Daily Archives: 24 Apr 2026

Remembering David Malouf

David Malouf died on Wednesday. You can read a lot about him elsewhere. The Guardian, for instance, has an excellent obituary by Jennifer King, and a personal reflection from Christos Szoltas. In blogland, Lisa at ANZ Litlovers Litblog has posted an overview of his work. This post is a much more partial thing.

My mind is buzzing with memories of the man. I can’t claim him as a friend, but I first met him more than 50 years ago and have had memorable encounters with him over the years. I want to write about some of them before numbing grief sets in.

I was an EngLit student at Sydney University in the late 1960s when David came back to Australia after some years in the UK. He was a wonderful lecturer who communicated his enthusiasm and love for the writers he was discussing. I remember the delight and awe with which he described Norman Mailer’s sentences – long, looping, sometimes going on for more than a page. I remember him discussing images of food in one of the Jacobean playwrights, bringing out the horror beneath the comedy of the characters’ greed: I don’t think he used the words capitalism or colonialism but he made us feel them – or at least he made me feel them, because he told me after the lecture that he’d seen me looking more and more nauseated as he spoke.
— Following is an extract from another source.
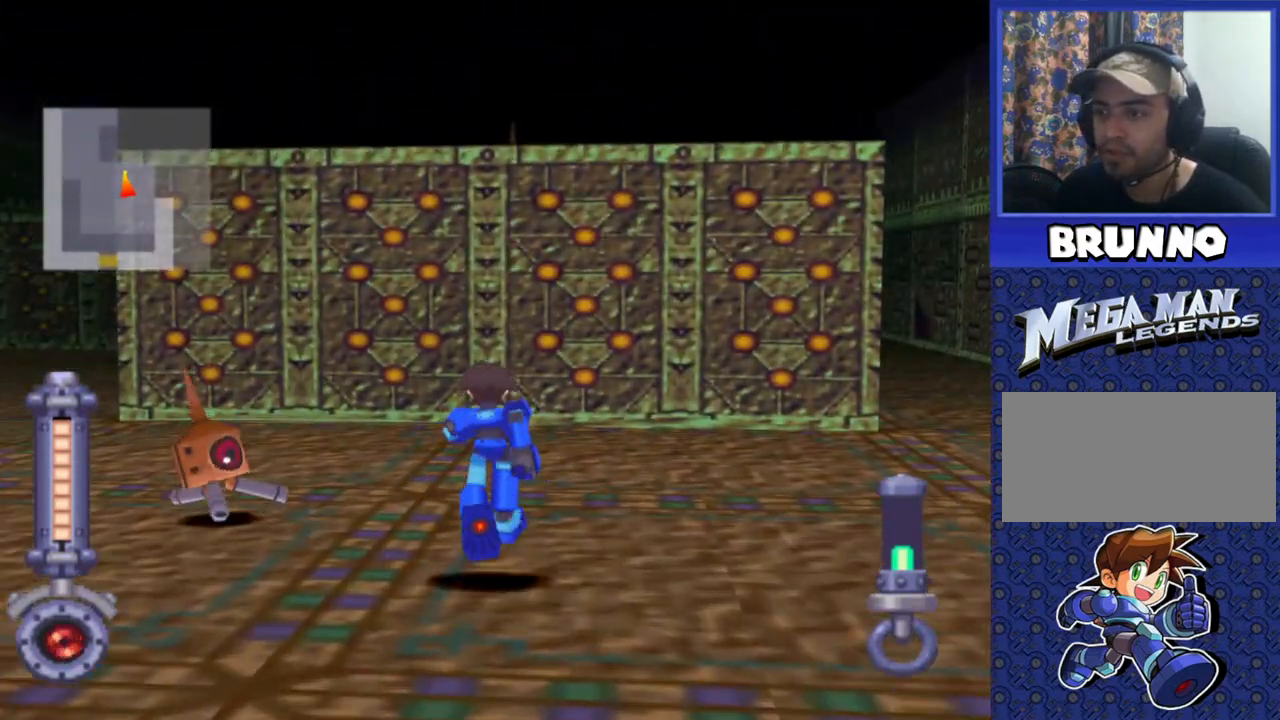
{"buttons": [], "events": [[83, "DPAD_UP", "up"]]}
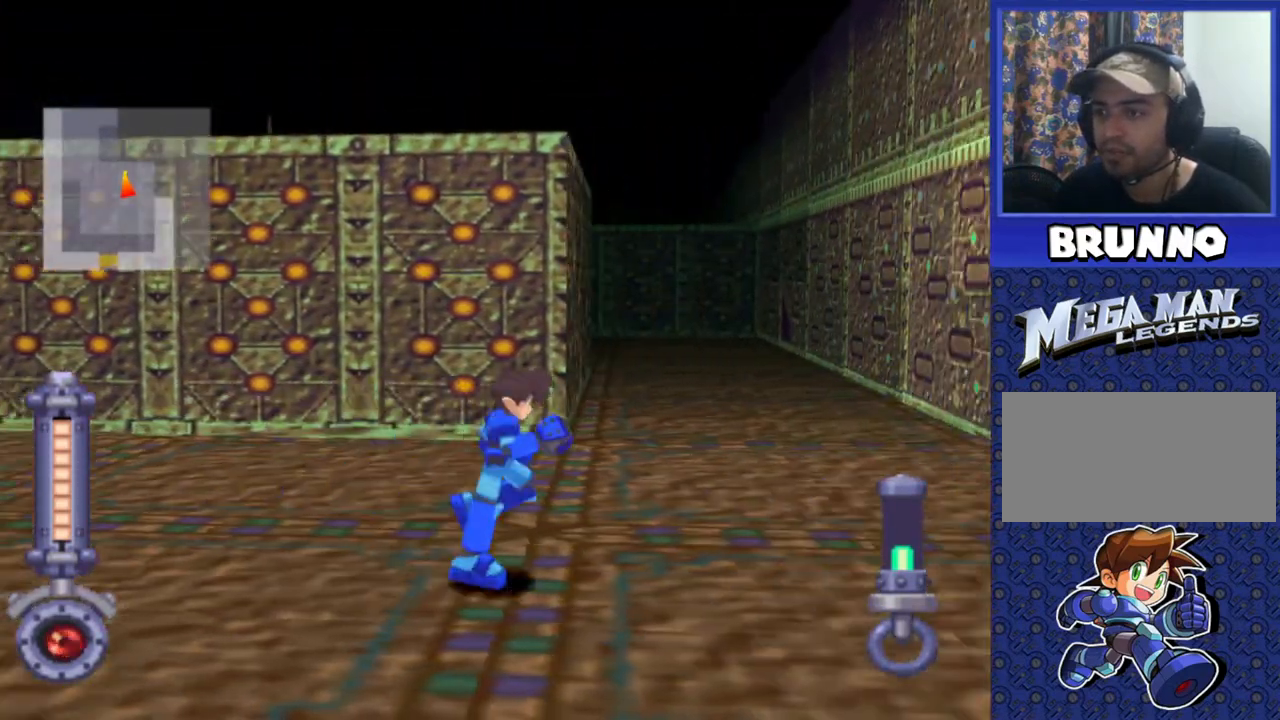
{"buttons": ["DPAD_UP"], "events": [[350, "DPAD_UP", "down"]]}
At poetry readings, I remember feeling his translations of Horace as a gift. They spoke of morning light glinting off milk churns beside a country road. I’d studied Latin for years, and loved Virgil and Catullus, but it hadn’t occurred to me until then that the Roman poets wrote about experiences very like ours – mine.

In my two years as a postgrad student I saw more of him. I loved the way he used four-letter words, with the same precise enunciation as he used with all language. I loved his glee when he told an anecdote about Philip Roth, then notorious for the novel Portnoy’s Complaint: a woman who was introduced to Roth at a cocktail party shuddered when he offered to shake hands, and said she’d rather not. And I loved this erudite man’s childlike hilarity when he told us about coming out of a movie and seeing that an academic colleague friend had spilled chocolate ice cream all down his white shirt front.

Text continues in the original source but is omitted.